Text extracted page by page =
○ ○ ○ ○
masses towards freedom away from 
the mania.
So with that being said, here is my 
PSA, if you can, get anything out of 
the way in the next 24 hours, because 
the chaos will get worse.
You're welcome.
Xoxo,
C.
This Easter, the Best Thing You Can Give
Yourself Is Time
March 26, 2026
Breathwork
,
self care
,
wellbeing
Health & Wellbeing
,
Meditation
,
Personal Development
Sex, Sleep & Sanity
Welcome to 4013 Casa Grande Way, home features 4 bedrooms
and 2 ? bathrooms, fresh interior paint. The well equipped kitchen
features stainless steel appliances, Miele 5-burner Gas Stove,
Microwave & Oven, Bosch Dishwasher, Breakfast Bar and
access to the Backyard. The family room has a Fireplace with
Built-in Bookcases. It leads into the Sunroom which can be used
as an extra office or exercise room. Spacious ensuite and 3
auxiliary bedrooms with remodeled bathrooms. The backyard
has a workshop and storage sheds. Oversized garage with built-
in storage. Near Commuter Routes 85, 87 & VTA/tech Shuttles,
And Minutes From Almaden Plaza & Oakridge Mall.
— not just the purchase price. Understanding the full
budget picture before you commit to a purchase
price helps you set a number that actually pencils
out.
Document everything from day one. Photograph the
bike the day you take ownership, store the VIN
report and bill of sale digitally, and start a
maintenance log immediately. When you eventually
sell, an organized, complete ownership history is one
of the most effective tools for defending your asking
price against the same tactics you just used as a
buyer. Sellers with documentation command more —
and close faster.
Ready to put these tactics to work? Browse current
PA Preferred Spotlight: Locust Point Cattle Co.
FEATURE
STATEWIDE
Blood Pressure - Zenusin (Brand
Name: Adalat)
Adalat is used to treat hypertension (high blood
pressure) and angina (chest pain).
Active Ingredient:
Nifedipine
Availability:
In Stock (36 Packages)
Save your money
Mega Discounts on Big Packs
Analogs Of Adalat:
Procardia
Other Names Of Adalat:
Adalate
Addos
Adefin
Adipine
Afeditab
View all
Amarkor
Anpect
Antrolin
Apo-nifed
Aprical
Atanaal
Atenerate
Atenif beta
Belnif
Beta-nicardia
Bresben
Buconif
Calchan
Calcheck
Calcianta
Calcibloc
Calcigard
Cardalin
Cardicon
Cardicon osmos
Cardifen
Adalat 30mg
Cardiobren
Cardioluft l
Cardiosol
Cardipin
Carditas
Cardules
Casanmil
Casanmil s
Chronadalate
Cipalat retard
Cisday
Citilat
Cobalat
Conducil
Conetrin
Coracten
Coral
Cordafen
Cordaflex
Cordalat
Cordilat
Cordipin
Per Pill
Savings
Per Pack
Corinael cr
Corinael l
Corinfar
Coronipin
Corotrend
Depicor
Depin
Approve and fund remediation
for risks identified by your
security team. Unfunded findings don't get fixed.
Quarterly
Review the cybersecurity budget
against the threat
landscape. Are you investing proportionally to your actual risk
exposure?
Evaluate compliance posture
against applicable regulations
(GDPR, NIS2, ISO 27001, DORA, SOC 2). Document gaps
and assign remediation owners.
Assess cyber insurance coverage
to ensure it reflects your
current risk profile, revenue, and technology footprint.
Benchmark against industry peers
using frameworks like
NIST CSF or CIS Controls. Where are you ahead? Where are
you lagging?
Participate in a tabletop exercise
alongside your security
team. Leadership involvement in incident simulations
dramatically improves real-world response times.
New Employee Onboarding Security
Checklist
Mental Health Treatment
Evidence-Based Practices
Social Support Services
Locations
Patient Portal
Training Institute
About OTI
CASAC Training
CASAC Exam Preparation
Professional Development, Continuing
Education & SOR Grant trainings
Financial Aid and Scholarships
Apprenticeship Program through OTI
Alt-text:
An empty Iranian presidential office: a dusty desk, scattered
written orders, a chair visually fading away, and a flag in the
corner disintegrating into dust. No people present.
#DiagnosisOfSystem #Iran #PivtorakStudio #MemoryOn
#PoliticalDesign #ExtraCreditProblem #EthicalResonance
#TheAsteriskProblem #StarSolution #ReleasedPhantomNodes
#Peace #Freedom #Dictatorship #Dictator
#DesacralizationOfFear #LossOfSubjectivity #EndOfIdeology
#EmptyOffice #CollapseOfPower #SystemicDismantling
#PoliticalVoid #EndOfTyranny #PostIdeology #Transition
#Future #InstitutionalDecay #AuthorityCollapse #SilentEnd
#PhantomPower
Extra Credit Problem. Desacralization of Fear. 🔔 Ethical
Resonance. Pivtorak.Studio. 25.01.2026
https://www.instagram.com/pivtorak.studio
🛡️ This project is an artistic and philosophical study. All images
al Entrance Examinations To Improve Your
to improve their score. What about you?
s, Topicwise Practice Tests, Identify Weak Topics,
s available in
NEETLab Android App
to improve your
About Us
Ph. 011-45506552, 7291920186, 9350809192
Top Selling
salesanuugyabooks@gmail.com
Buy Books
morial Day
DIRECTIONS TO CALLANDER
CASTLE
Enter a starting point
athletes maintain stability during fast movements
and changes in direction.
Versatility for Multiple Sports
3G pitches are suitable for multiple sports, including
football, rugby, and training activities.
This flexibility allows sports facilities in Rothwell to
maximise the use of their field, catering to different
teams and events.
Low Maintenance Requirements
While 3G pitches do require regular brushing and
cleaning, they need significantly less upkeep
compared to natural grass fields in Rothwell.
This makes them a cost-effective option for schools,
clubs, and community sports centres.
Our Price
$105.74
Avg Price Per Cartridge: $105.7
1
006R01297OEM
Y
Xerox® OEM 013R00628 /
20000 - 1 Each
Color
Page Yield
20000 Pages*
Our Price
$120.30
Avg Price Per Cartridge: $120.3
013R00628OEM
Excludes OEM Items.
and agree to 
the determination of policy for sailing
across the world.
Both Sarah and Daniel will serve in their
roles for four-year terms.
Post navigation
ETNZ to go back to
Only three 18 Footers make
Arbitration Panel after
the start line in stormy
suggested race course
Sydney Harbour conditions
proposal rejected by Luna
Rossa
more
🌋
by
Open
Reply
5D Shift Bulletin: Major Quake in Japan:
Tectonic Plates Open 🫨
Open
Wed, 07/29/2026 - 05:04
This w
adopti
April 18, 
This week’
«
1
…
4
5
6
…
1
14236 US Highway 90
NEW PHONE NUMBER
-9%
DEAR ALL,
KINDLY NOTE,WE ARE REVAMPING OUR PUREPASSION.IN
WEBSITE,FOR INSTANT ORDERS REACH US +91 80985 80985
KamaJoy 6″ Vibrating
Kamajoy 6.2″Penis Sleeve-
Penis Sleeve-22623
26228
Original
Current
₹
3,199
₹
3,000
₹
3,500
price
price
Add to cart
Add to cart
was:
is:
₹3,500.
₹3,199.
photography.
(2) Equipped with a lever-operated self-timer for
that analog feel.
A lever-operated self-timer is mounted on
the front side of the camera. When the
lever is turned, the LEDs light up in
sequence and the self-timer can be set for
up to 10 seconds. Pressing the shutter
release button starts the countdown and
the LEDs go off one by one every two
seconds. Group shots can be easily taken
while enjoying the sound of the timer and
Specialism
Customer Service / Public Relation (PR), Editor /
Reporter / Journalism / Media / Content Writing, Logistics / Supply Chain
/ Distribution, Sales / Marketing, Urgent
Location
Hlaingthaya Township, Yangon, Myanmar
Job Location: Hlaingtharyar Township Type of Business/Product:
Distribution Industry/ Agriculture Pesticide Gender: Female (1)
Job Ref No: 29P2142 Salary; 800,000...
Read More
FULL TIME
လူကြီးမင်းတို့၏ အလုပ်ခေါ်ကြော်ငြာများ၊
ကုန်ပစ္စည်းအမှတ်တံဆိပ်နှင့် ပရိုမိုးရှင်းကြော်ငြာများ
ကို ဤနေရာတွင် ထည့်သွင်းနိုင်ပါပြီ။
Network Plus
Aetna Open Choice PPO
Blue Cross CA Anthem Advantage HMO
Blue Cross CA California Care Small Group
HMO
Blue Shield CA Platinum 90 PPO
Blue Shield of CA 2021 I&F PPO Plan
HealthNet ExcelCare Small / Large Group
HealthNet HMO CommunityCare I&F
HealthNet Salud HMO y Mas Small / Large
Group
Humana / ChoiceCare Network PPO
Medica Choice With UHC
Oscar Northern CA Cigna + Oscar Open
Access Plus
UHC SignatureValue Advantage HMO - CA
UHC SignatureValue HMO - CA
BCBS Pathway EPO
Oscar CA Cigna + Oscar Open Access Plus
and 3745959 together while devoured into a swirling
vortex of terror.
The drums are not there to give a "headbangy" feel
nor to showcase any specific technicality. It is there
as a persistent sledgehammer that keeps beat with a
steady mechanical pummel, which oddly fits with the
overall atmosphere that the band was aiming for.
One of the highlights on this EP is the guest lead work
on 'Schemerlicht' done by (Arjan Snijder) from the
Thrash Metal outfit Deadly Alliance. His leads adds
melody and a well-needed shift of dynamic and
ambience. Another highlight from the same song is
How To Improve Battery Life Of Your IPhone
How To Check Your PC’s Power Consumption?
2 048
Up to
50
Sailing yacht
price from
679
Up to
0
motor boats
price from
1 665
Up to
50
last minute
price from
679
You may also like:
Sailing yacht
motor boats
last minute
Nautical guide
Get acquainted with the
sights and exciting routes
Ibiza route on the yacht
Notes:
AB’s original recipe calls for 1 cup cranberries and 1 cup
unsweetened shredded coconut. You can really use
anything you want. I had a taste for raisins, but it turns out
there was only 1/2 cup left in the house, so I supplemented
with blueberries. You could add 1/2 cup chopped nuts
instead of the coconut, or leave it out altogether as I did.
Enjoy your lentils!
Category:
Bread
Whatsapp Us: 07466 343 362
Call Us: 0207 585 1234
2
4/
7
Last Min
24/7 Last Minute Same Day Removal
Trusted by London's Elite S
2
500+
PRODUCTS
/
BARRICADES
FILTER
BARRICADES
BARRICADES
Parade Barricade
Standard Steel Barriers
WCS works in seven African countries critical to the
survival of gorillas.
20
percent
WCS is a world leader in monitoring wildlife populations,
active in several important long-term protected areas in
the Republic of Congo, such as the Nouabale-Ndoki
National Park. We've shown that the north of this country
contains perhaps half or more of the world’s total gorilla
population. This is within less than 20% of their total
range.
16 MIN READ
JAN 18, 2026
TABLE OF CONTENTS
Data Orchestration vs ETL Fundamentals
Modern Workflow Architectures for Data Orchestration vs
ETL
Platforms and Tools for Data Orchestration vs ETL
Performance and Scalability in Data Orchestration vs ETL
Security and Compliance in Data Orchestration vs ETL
○ ○ ○ ○
Work task = Reproduce without changes the lines of the records from the very first one through the line containing "and 2 ? bathrooms, fresh", including that line.

Response area =
masses towards freedom away from 
the mania.
So with that being said, here is my 
PSA, if you can, get anything out of 
the way in the next 24 hours, because 
the chaos will get worse.
You're welcome.
Xoxo,
C.
This Easter, the Best Thing You Can Give
Yourself Is Time
March 26, 2026
Breathwork
,
self care
,
wellbeing
Health & Wellbeing
,
Meditation
,
Personal Development
Sex, Sleep & Sanity
Welcome to 4013 Casa Grande Way, home features 4 bedrooms
and 2 ? bathrooms, fresh interior paint. The well equipped kitchen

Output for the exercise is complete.